[Collected data]
* * *

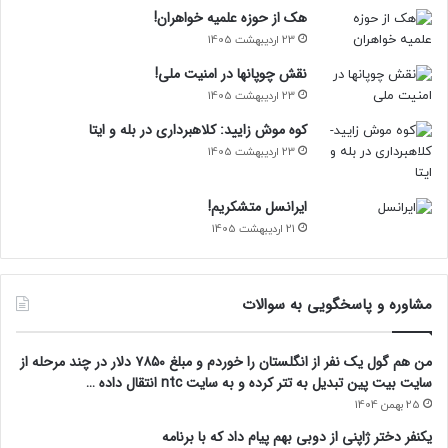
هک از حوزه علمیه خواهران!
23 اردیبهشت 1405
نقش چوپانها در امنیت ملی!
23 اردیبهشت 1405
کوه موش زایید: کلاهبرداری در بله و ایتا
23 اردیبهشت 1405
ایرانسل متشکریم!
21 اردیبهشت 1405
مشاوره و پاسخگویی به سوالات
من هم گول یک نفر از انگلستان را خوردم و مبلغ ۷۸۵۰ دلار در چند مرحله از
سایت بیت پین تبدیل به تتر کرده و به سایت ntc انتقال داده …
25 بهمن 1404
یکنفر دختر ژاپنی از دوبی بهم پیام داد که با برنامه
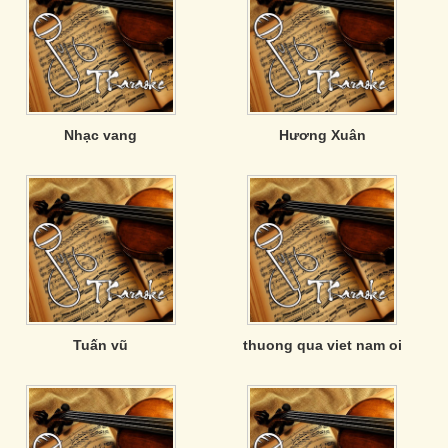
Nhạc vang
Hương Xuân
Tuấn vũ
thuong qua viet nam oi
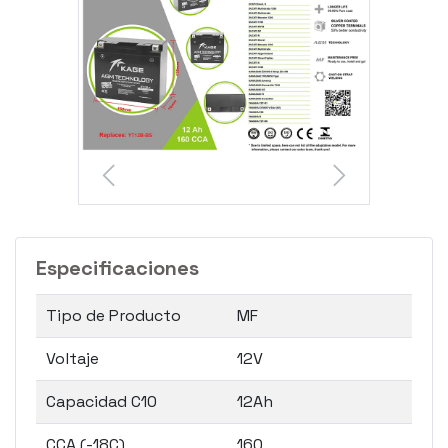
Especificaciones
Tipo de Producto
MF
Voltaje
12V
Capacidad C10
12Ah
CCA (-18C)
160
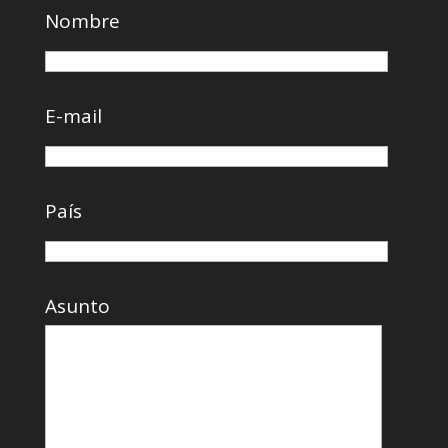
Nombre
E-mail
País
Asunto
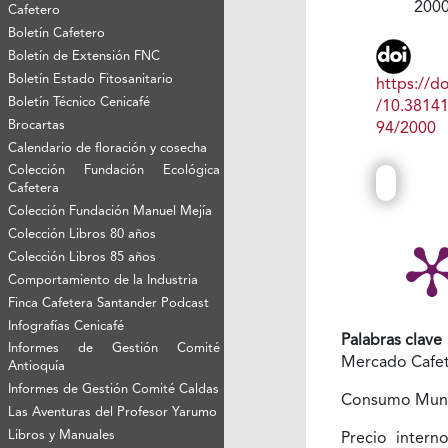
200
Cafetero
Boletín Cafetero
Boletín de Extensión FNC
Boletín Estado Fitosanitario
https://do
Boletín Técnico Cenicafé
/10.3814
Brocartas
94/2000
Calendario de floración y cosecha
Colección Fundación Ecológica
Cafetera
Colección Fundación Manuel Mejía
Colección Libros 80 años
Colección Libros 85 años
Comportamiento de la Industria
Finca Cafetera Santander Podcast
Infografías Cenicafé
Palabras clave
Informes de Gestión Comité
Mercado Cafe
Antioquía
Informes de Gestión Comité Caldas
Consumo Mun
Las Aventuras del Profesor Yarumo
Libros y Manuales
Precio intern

* * *

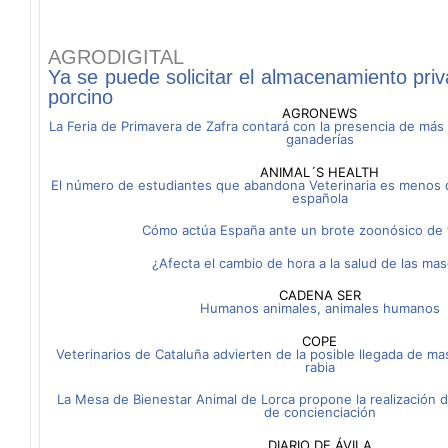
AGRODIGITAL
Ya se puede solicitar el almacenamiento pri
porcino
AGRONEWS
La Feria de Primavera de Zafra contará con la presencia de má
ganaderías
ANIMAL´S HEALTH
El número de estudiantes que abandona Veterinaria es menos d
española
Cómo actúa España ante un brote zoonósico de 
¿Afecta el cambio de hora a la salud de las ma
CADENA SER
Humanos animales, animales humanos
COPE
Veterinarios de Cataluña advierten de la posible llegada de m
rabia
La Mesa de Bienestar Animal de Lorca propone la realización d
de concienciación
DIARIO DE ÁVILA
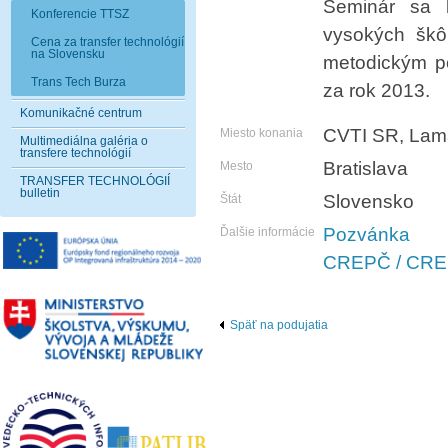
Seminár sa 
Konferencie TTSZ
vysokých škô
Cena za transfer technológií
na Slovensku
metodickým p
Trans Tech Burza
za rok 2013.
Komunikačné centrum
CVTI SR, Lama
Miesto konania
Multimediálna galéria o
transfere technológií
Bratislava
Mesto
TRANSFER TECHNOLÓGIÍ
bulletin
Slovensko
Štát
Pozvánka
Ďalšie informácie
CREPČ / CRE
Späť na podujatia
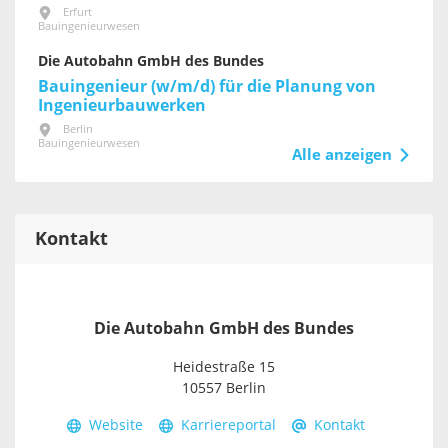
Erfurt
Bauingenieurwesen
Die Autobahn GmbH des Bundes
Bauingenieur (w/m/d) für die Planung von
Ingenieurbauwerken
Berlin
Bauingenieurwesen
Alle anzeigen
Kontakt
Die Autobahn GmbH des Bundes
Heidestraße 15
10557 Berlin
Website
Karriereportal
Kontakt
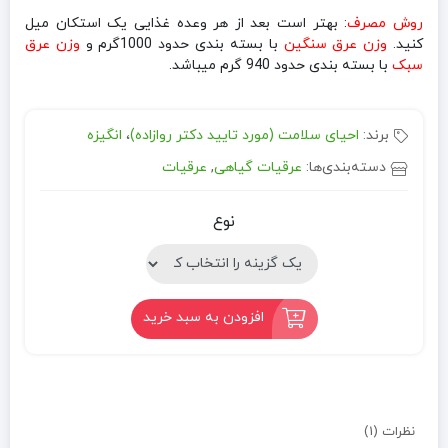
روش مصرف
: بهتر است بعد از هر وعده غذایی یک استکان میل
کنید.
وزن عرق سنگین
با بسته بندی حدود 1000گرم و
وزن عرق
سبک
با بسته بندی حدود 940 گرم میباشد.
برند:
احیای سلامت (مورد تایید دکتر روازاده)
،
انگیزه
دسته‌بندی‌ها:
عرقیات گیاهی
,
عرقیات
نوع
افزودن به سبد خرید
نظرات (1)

* * *

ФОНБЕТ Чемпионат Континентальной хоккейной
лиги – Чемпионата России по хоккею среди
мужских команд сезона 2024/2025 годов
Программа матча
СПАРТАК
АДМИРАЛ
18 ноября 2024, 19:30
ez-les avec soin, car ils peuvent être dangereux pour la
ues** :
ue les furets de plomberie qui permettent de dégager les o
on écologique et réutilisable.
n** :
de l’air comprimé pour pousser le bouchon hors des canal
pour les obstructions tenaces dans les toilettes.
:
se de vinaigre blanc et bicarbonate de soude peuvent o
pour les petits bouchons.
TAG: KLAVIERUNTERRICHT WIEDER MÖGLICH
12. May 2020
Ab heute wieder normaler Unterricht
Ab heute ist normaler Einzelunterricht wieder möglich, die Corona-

* * *

▸ **Requirement**
Print everything from the line containing "AGRODIGITAL" down to the line containing "DIARIO DE ÁVILA", with both of those lines included, and print each line unchanged.

▸ **Solution to this exercise**
AGRODIGITAL
Ya se puede solicitar el almacenamiento pri
porcino
AGRONEWS
La Feria de Primavera de Zafra contará con la presencia de má
ganaderías
ANIMAL´S HEALTH
El número de estudiantes que abandona Veterinaria es menos d
española
Cómo actúa España ante un brote zoonósico de 
¿Afecta el cambio de hora a la salud de las ma
CADENA SER
Humanos animales, animales humanos
COPE
Veterinarios de Cataluña advierten de la posible llegada de m
rabia
La Mesa de Bienestar Animal de Lorca propone la realización d
de concienciación
DIARIO DE ÁVILA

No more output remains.